Ongoing research efforts are similarly exploring alternative strategies for assessing the relationship between HDL and CVD, including measurement of HDL particle number and size, determination of HDL protein cargo and assays of other HDL functions.[5,15] For example, our research has generated the novel finding that testosterone replacement in older, hypogonadal men confers changes in the protein composition of HDL particles in the absence of changes in HDL-C.[5] Although we did not observe attendant changes in HDL-cholesterol-efflux capacity, HDL particles also mediate lipid peroxidation, endothelial cell nitric oxide production and immunomodulatory functions.[15,16] The development of new methods to examine the variable composition of HDL therefore promises to offer more nuanced insights into HDL biology overall and, specifically, into the undoubtedly intricate relationships between circulating androgens and HDL composition and function.

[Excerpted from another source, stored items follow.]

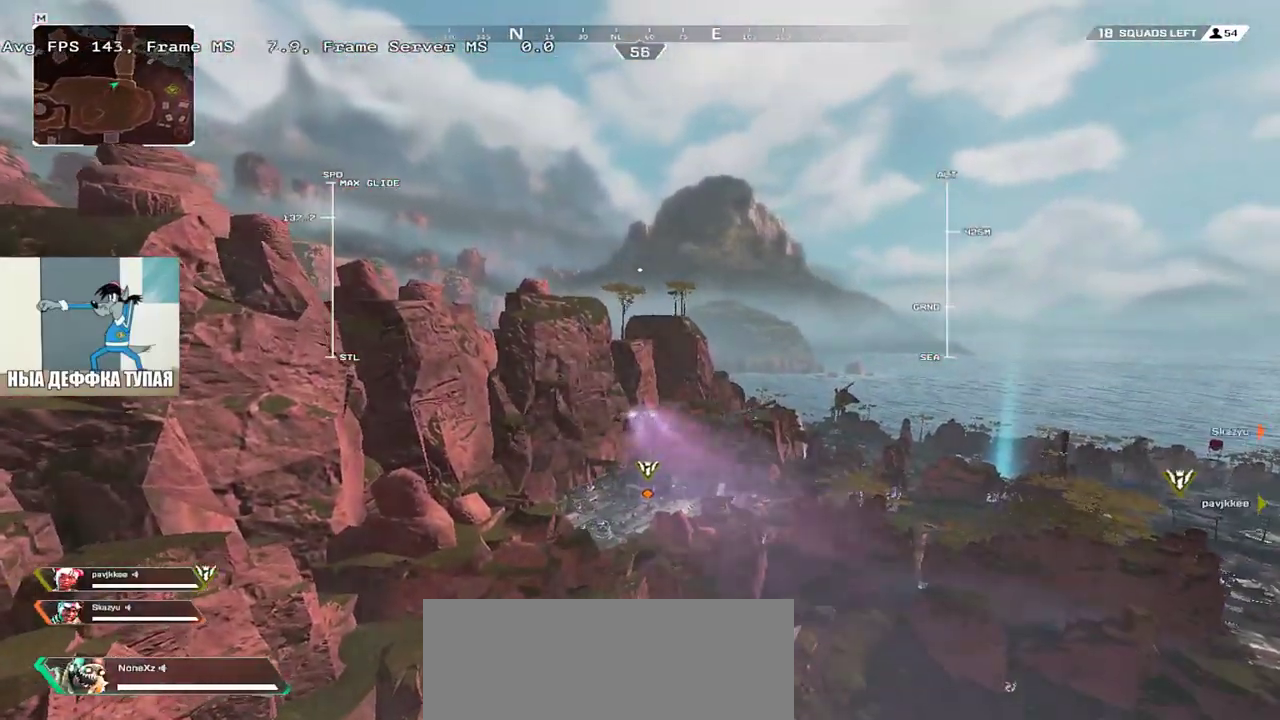
{"keys": ["w"], "mouse": [], "events": []}
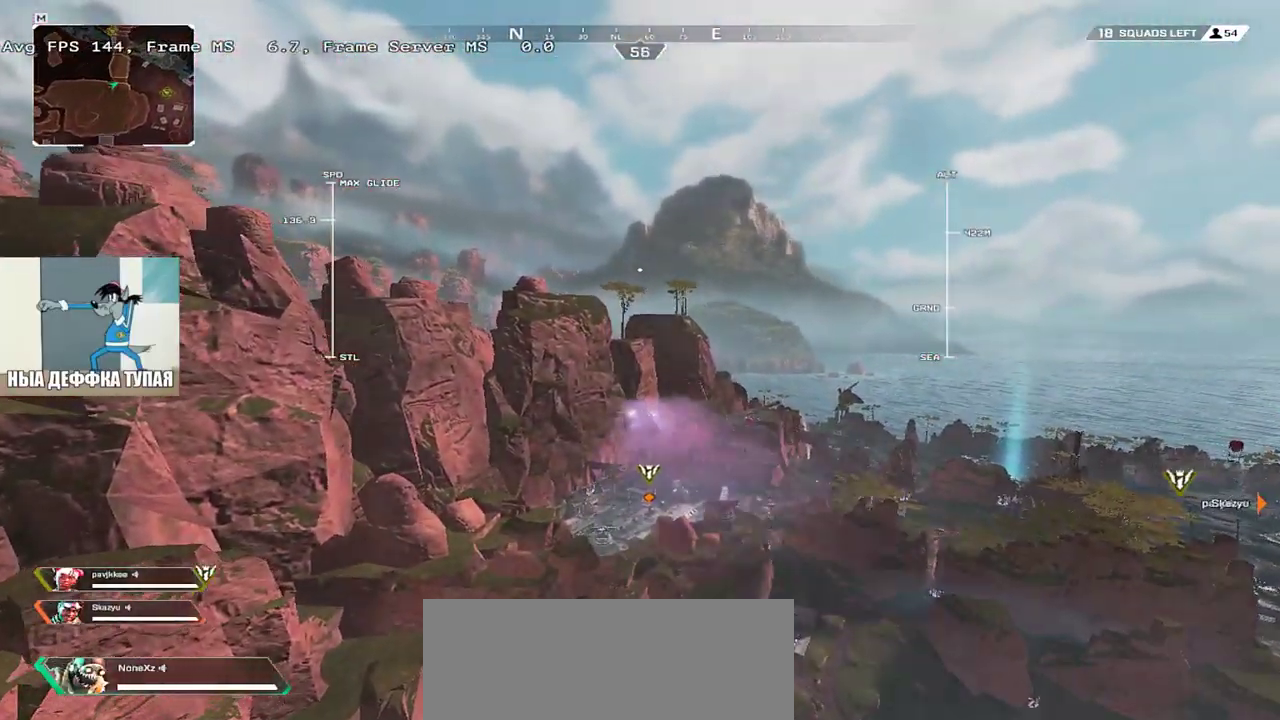
{"keys": ["w"], "mouse": [], "events": []}
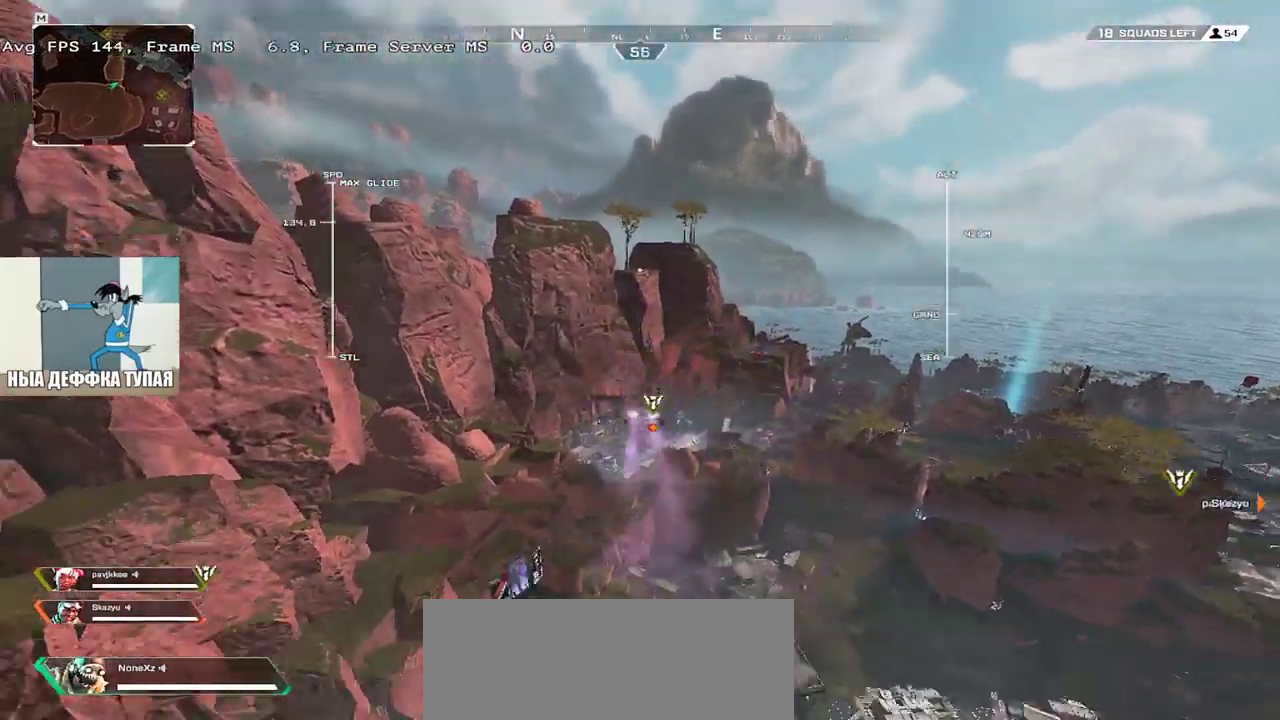
{"keys": ["w"], "mouse": [], "events": []}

In contrast to the historical concern that testosterone might increase cardiovascular risk in men, mounting data now demonstrate elevated risk to be associated with low androgen states.[17,18] This elevated risk is strikingly prominent among men who have undergone androgen-deprivation therapy (ADT) for treatment of prostate cancer, as these men exhibit a two- to three-fold higher incidence of stroke and myocardial infarction, as well as an increased risk of cardiovascular-related mortality after ADT exposures as brief as 6 months.[19] Furthermore, this elevated risk is manifested despite the inconsistent but not infrequent observation of increased HDL-C levels with ADT.[19] However, intervention trials have yielded inconsistent findings. In one study of frail, elderly men, those who received testosterone replacement experienced significantly more cardiovascular events despite gains in mobility and strength.[20] Nonetheless, no increased cardiovascular risk was evident in a similarly designed trial.[1] These conflicting data thus highlight the importance of extending our focus beyond a single HDL-associated metric in order to understand the full scope of testosterone's effects on HDL and the associated implications for cardiovascular risk. In addition, analogous to the Women's Health Initiative, large-scale clinical studies in men are needed to help define specific populations of men who are most likely to benefit from replacement therapy and, further, to establish optimal parameters for the timing, dose and duration of testosterone treatment. As yet, however, the role of testosterone in modifying lipoprotein function and cardiovascular risk in men remains highly uncertain and constitutes an intriguing area of emergent research.